PAST
exhibitionS
Exhibition Dates
OCTOBER 4 - NOVEMBER 8, 2008
Opening Reception
Saturday, October 4, 2008
from 3:00 - 6:00 pm
Gallery Hours
Tuesday-Saturday, 11-5:30 p.m.
Open until 7:30 p.m. on first Thursday of the month
FEATURED ARTISTS
PETER FORAKIS
Timeless
Geometry: The Art of Peter Forakis
Sculpture
LEO VALLEDOR
Between Sound & Space: The Paintings of Leo Valledor

(view
art in exhibition)
Peter Forakis’ sculpture is grounded in a remarkable intuitive
understanding of geometry. During the 1960s and 1970s, his work
was considered one of the most original and cutting edge.
A graduate of the San Francisco Art Institute (1957), Peter Forakis
began producing painting and sculpture in the 1950’s. An early
member of the legendary Six Gallery in San Francisco, he participated
in three annual exhibitions at the San Francisco Museum of Art.
Moving to New York in 1958, he was a founding member of the Park
Place Group.
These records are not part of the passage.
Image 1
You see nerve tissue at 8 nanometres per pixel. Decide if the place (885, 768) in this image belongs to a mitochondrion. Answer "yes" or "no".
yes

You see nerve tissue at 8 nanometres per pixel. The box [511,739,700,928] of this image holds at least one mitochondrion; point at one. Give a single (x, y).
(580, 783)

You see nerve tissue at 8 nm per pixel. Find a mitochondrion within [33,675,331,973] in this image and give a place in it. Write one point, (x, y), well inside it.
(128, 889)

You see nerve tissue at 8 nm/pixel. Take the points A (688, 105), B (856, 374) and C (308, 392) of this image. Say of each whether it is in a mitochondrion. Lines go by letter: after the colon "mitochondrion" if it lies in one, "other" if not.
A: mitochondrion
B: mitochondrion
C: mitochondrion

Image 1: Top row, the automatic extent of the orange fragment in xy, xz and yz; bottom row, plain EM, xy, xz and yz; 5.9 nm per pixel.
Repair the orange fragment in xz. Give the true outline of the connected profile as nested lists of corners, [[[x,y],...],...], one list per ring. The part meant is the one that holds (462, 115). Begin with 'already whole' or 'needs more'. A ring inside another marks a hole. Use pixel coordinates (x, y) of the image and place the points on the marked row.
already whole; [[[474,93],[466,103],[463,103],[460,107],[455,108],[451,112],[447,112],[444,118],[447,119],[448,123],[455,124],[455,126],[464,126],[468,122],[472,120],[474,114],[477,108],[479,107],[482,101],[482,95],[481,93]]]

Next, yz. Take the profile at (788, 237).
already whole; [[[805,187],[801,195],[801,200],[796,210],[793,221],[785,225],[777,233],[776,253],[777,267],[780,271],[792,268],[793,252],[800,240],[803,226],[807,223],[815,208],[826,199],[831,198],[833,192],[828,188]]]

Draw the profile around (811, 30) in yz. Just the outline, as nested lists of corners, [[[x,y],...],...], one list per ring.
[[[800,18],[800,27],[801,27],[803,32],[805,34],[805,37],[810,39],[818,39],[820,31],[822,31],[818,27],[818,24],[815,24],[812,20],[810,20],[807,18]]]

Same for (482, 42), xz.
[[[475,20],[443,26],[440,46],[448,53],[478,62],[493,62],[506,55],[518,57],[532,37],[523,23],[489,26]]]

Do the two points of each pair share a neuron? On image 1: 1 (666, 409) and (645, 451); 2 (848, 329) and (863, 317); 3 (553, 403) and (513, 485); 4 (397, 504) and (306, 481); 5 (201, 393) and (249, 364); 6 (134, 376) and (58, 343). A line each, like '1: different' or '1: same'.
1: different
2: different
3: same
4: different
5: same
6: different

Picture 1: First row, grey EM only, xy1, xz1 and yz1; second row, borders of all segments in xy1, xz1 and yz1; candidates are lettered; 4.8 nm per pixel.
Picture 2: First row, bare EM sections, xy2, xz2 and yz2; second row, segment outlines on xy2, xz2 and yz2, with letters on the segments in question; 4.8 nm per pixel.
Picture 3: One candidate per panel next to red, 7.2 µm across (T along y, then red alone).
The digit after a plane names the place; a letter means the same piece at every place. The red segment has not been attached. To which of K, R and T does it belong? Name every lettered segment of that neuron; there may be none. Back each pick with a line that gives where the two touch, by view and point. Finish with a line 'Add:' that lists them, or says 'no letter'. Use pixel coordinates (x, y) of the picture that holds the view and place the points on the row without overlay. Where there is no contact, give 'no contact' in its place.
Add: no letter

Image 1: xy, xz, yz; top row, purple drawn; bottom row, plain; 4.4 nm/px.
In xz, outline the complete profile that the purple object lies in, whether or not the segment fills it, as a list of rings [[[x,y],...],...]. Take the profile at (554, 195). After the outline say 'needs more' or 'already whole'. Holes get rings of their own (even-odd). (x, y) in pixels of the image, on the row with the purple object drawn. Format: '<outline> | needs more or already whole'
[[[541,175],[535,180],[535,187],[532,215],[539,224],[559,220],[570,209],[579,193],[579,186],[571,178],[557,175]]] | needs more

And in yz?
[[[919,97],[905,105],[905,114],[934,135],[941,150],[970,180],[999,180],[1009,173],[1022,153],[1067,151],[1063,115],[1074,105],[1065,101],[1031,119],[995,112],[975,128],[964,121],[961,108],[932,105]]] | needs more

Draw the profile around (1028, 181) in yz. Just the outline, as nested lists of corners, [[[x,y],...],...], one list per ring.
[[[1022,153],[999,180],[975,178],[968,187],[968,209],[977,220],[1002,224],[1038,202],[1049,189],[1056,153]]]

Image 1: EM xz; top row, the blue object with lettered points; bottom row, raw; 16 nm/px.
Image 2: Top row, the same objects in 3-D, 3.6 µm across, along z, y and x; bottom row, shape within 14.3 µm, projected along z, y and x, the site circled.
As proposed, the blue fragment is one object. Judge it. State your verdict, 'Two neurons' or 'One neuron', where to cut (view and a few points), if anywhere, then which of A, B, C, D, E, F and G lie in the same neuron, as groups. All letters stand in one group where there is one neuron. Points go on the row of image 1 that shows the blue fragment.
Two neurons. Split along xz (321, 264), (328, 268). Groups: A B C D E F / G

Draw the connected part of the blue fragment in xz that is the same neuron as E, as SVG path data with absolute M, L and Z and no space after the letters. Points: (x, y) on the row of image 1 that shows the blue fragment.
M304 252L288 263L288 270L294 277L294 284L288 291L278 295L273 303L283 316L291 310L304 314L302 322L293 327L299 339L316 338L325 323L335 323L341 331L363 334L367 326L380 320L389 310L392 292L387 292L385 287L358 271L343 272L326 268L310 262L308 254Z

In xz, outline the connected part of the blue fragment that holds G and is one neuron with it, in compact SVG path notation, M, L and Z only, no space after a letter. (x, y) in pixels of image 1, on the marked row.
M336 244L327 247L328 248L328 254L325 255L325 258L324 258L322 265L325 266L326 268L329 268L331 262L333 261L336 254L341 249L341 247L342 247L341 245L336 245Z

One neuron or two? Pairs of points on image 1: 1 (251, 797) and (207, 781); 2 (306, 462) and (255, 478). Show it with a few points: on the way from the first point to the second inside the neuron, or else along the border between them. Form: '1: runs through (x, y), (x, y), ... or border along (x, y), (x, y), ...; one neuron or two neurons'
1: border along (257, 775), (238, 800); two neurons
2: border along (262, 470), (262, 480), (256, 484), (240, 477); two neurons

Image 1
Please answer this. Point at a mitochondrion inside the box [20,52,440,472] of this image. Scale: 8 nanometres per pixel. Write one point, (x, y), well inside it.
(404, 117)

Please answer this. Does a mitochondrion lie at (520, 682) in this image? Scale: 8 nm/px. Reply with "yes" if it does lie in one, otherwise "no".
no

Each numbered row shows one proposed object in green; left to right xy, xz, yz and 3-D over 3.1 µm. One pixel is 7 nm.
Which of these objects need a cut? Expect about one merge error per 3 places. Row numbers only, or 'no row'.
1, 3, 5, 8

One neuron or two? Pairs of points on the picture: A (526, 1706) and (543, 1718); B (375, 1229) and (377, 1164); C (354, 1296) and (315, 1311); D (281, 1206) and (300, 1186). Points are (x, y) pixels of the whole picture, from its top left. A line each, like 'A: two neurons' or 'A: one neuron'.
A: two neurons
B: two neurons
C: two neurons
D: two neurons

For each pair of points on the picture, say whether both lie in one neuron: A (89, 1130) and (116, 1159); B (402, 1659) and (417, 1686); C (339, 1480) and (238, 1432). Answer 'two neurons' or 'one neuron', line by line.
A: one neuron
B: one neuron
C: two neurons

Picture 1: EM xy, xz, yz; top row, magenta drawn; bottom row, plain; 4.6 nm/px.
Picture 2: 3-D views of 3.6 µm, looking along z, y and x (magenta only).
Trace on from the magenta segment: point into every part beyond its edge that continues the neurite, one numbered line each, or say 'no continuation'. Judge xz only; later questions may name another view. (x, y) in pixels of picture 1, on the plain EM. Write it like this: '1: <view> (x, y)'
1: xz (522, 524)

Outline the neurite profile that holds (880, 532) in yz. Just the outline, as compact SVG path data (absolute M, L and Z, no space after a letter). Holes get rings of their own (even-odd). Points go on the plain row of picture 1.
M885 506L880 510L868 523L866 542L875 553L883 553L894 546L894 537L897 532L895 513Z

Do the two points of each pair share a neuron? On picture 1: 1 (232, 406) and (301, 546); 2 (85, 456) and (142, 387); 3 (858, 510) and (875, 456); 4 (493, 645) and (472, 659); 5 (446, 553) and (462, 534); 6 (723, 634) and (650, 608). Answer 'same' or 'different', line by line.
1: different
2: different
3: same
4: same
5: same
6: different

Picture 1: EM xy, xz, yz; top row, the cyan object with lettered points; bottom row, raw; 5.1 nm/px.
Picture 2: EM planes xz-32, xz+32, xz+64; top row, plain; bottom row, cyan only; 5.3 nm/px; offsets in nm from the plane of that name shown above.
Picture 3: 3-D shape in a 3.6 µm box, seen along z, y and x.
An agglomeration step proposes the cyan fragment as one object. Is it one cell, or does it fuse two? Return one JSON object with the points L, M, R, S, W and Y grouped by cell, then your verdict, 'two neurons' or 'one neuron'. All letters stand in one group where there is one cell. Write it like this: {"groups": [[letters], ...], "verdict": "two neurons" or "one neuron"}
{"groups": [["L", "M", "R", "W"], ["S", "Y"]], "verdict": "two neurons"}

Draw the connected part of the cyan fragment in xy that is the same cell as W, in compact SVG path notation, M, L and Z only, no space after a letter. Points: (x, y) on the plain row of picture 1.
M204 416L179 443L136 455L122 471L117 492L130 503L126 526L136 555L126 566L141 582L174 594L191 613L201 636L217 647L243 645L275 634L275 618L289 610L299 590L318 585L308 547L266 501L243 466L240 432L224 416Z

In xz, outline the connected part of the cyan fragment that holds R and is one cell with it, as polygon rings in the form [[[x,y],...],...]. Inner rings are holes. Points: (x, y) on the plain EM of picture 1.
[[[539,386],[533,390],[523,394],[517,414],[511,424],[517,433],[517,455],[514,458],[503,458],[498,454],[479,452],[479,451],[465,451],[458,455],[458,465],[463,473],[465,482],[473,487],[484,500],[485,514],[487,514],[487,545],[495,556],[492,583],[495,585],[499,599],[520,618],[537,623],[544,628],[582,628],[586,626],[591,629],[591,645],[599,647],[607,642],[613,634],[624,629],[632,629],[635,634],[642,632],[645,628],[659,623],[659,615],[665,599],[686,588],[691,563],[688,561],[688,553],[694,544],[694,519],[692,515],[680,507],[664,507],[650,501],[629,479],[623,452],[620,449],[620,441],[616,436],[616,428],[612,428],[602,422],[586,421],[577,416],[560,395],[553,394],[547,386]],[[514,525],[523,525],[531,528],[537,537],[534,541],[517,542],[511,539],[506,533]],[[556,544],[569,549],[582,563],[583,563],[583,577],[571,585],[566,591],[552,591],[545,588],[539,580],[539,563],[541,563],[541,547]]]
Forakis showed in several landmark sculpture exhibitions
including the Jewish Museum’s (New York) 1966 Primary Structures,
which established the beginnings of what would be later defined
as “Minimalism”); the Los Angeles County Museum of Arts
1967 American Sculpture of the Sixties; and the 1978 Sculpture Now,
Inc. show in New York.
Forakis has taught at prestigious schools including the Brooklyn
Museum of Art, Carnegie Institute, Cooper Union, New York, School
of the Visual Arts, Windham College and the University of Berkeley.
His work is in the collections of Walker Art Center, The Stamford
Museum, the San Francisco Museum of Modern Art, the Denver Art Museum,
The University of California, Berkeley Art Museum, and the Oakland
Museum, among others. He lives and works in Petaluma, California.

(view
art in exhibition)
This is the second solo exhibition of Leo Valledor at Togonon Gallery.
Valledor adapted minimalism very early on in San Francisco when
the local San Francisco art scene was still steeped in Abstract
Expressionism during the mid 1950’s. He was invited to join
the Six Gallery in 1954 and exhibited there and at the Dilexi gallery
in 1959. Moving to New York in the 1960’s he continued to
create his abstract work and was at the vortex of art activities
as a founding member of the Park Place Group exhibiting with Sol
LeWitt, Robert Smithson, Mark di Suvero, Robert Grosvenor and Peter
Forakis among others. Returning to San Francisco in 1968, Valledor
started his East-West series, which were featured in solo shows
at the San Francisco Museum of Modern Art (1971) and at the de Young
Museum (1974) and the Los Angeles Institute of Contemporary Art
(1976). Valledor was identified as part of a group of influential
artists in Henry Hopkin’s (former SFMOMA director) book 50
West Coast Artists. Leo Valledor’s art most recently became
part of the National Gallery collection. He is also in the collections
of the San Francisco de Young, Oakland Museum, Seattle Museum, Philadelphia
Fine Art Museum, Allentown Museum, Yale Museum, and the Crocker
Museum. In 2008, the Judith Rothschild Foundation awarded the Valledor
Estate a grant to further document Leo Valledor’s work.
SPECIAL ANNOUNCEMENT
DAVID JOHNSON
San Francisco Photographer

Togonon Gallery is pleased to represent David
Johnson, graduate from the inaugural Photography class at the California
School of Fine Art developed by Ansel Adams and Minor White.
Since moving to San Francisco from Florida in 1946, Johnson has
meticulously documented his adopted city. His photographs appeared in
the Oakland Museum of California’s “Half Past Autumn” exhibition with
the late Gordon Parks. David Johnson’s work is also featured in KQED’s
Documentary, “The Fillmore” tracing the history of the vibrant and rich
images of African American’s in San Francisco. Other examples appear
the book “Harlem of the West”, chronicling the Jazz legacy by Elizabeth
Pepin and Lewis Watts.
David Johnson’s body of work includes the popular Fillmore
Jazz series and his student work reminiscent of Ansel Adams to his
personal quest to document the daily activities of ordinary residents
from the 1940’s through the 1960’s. African-American
by descent, this pioneer fine art photographer had unprecedented
access to the community, resulting in an insider’s view of
social, economic and political life which always rendered with genuine
respect. This Dignity series includes the images from the Civil
Rights movement in San Francisco, small business owners, young boys
in the poor neighborhoods of San Francisco and Watts.
His black and white silver gelatin prints are available for view
at Togonon Gallery in limited editions.